L'édito de Anthony Bekirov - Mario ne sera plus italien

Le 19 octobre 2022

La nouvelle est sans doute passée par-dessus la tête de la majorité de nos lecteurs et lectrices. Mais l’auteur de ses lignes étant un grand amateur de jeux vidéos, il (en l’occurrence, je) ne pouvai(s/t) passer à côté de la chose, car il s’agit aussi d’images en mouvement.

La grande nouvelle donc fut le dévoilement de la première bande-annonce pour le film Super Mario, produit par la firme Nintendo (le studio derrière la série de jeux Super Mario, Kirby, Metroid, Zelda, etc.) et Illumination (le studio d’animation responsable des Moi, moche et méchant). Nous savions que ce film allait paraître un jour, car Shigeru Miyamoto, directeur de Nintendo, avait révélé l’existence du projet il y a un an environ, lors d’une annonce qui relevait d’un rêve fiévreux : voir les noms de Chris Pratt, Jack Black, Anya Taylor-Joy, Seth Rogen ou encore Charlie Day dans les rôles de Mario, Bowser, Princess Peach, Luigi et consorts était tout bonnement surréaliste. On redoutait le pire après le massacre que fut la première adaptation (en live-action) Super Mario Bros en 1993. Or nous avons été quelque peu rassurés, car non seulement il s’agira d’un film d’animation, mais qui plus est, de la plus haute qualité.

Toutefois, un détail plutôt conséquent n’a pas échappé à la communauté : le personnage de Super Mario, censé être italien, a perdu toute trace d’accent. Son doubleur Chris Pratt récite ses lignes sans grand effort, avec son inflexion new-yorkaise banale (pour l’histoire, le personnage de Mario est d’origine italienne mais vit à Brooklyn, NY). Internet a donc crié au whitewashing, c’est-à-dire, l’effacement de la mixité ethnique au profit d’une uniformité caucasienne. Nous pourrions même dire qu’il s’agit d’un american washing. Deux raisons à cela : 1) rendre le film plus sexy pour le public étasunien, assurément la plus ventrue des vaches à lait ; 2) à l’heure de la chasse au politiquement incorrect, Nintendo se protège des critiques potentielles envers l’accent exagérément italien de Mario qui pourrait passer pour une parodie de mauvais goût (dixit le producteur Chris Meledandri).
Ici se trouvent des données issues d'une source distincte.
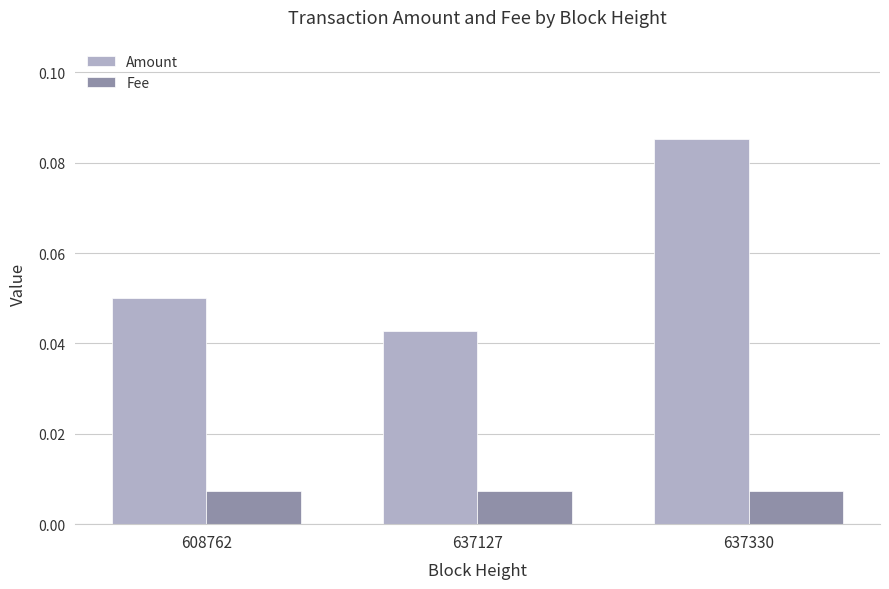

Is the value of Fee at 637330 greater than the value of Amount at 637127?

No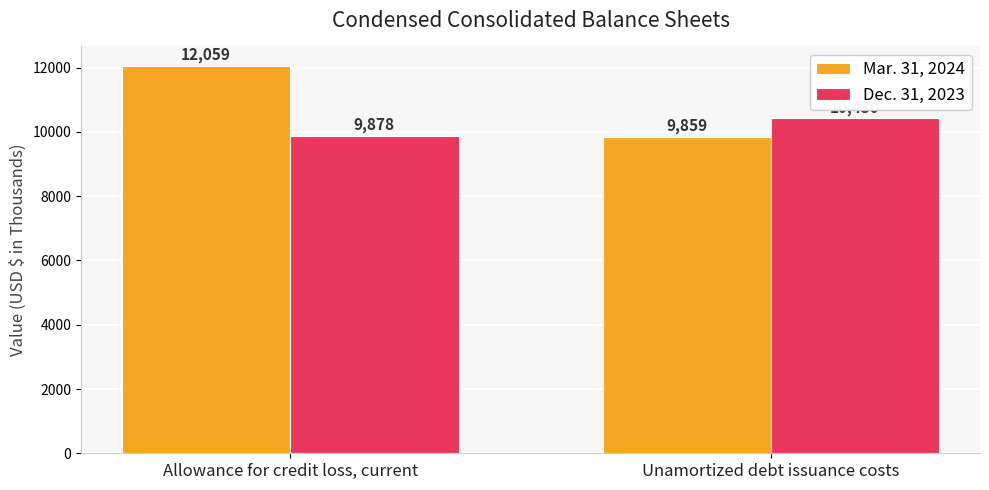

What position from the left is Unamortized debt issuance costs?

2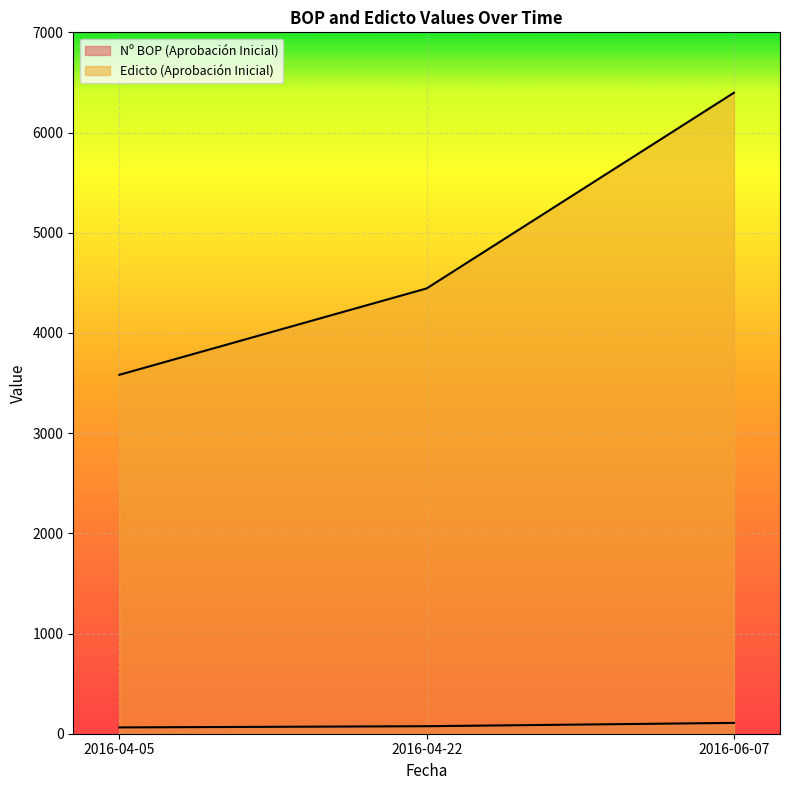

Where does the Edicto (Aprobación Inicial) series first go above 4444?

2016-06-07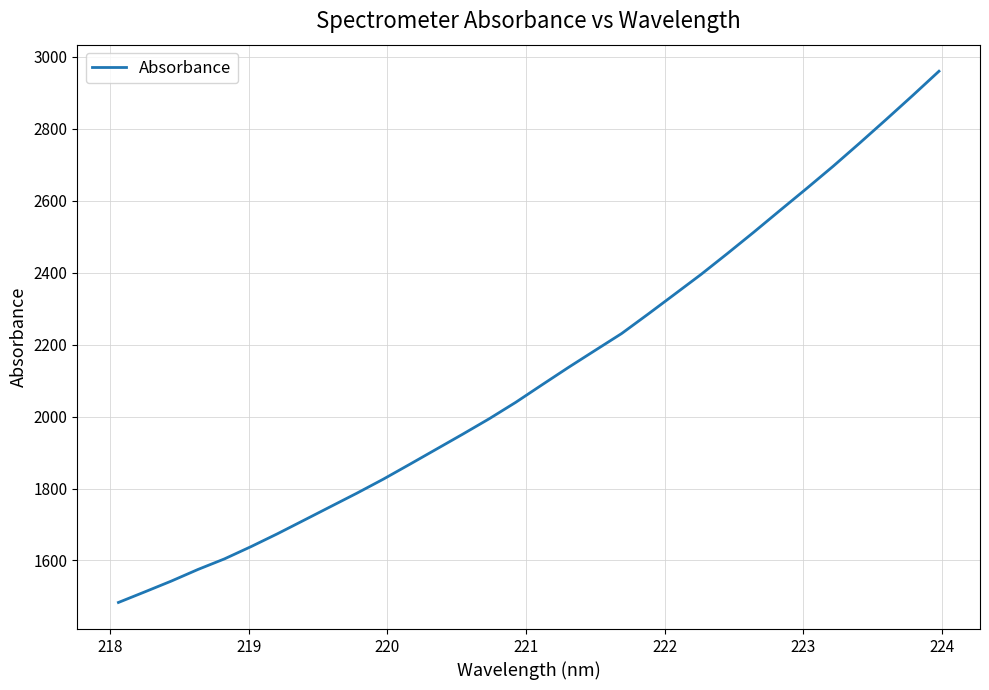

What is the difference between the maximum and minimum values?

1475.8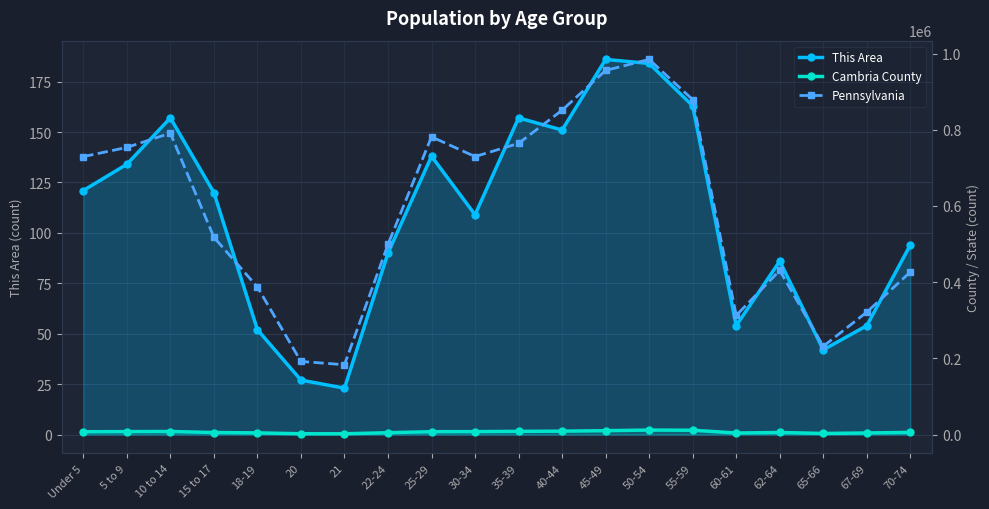

Reading left to right, what are all the values shown in this chart?

This Area: 121	134	157	120	52	27	23	90	138	109	157	151	186	184	163	54	86	42	54	94
Cambria County: 7243	7707	7997	5288	4393	2136	2023	4853	7421	7665	8386	8860	10152	11760	11295	4022	5407	2900	4135	5648
Pennsylvania: 729538	753635	791151	517831	387235	191942	183257	498947	781527	729592	764287	851382	955763	984641	879048	312575	430721	231623	321379	426536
Pour être honnête avec vous, le Chris Pratt-washing de Super Mario me concerne peu ou prou. Ce qui est intéressant, c’est toujours l’écart entre ce que les gros studios imaginent plaire au public, et la réaction dudit public face au produit. Car disons-le, la composante italienne de Mario a toujours été anecdotique : le très-Japonais Shigeru Miyamoto trouvait que la moustache « brosse » était un attribut italien. Quant à la voix italianisante de Mario dans les jeux vidéo, il s’agit de celle de Charles Martinet, un Américan francophone qui a grandi en Espagne. Autrement dit, s’il devait y avoir scandale autour de l’accent de Mario, il aurait déjà eu lieu. Super Mario est une icône populaire somme toute innocente. Ici, le scandale porte plutôt sur l’étrange paranoïa de Nintendo et Illumination envers la cancel culture. Paranoïa qui marque, selon nous, un moment important dans l’histoire de la métamorphose des médias au 21e siècle au contact de certaines revendications sociales. Pour le meilleur ou pour autre chose.